SYDNEY — Australia's embattled Prime Minister Julia Gillard Monday vowed to retain a controversial tax on mining profits if she succeeds in forming a government following deadlocked national polls.
Gillard said she had brokered an agreement with the mining sector ahead of Saturday's elections, which ended with neither her centre-left Labor Party or the main opposition Liberal/National coalition holding enough seats to govern.
"I entered a breakthrough agreement with the Australian miners, our biggest miners, about the Minerals Resource Rent Tax and I will be honouring that agreement," Gillard told reporters in Canberra.

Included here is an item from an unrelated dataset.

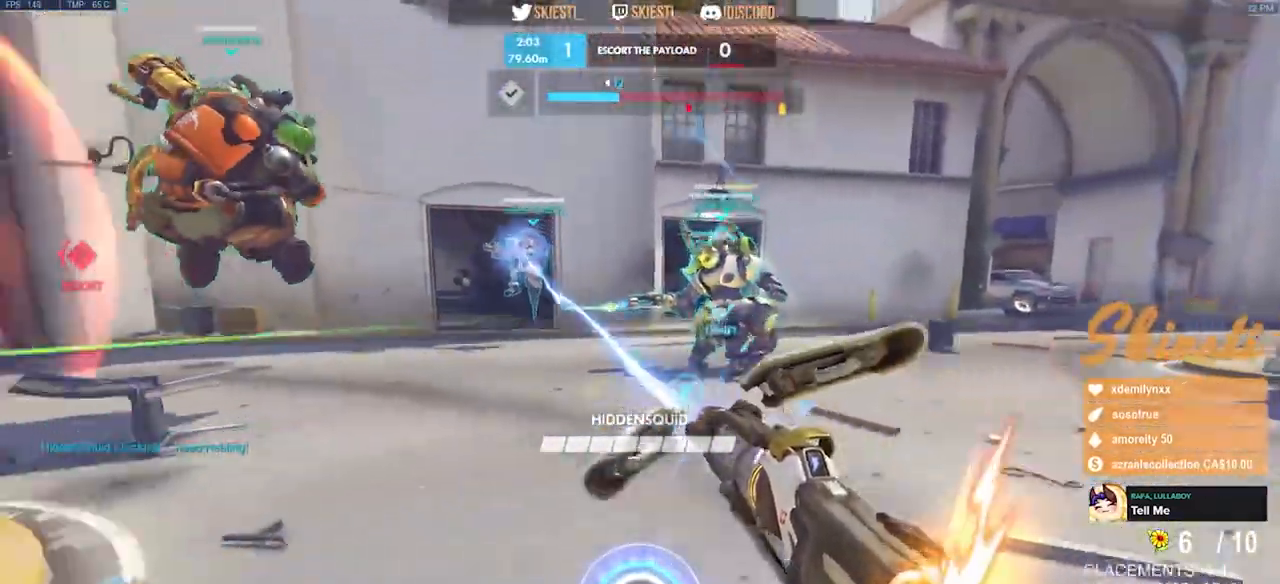
{"keys": ["d"], "mouse": ["left", "right"], "events": [[350, "d", "down"], [417, "s", "up"], [467, "mouse_right", "down"]]}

Gillard struck a crucial deal with mining giants BHP Billiton, Rio Tinto and Xstrata that will place a 30 percent tax on iron ore and coal profits, within days of deposing Kevin Rudd as prime minister in a party coup.
The deal effectively watered down Rudd's original plan to tax all resources companies at a rate of 40 percent on profits -- a move which provoked a furious backlash from the country's most important export sector.
Liberal leader Tony Abbott has vowed to scrap the levy if he becomes prime minister and major mining shares lifted Monday on the prospect of him forming a government, with BHP shares up 0.55 percent and Rio Tinto rising 0.87 percent.
Votes are still being counted in Australia's national polls, but at least three independents are set to hold the balance of power in parliament and are being wooed by Gillard and Abbott to support their parties.
Gillard said Monday she would negotiate with the independents in good faith, but refused to say what offers could be made to win their support.
"The policies of the government are the policies announced during the election campaign," she said, adding that she was not going to play any "rule in, rule out" game.
Voter concern about the tax, particularly that it could drive jobs and investment overseas, is believed to have contributed to Labor's loss of a swathe of seats in the key mining states of Queensland and Western Australia.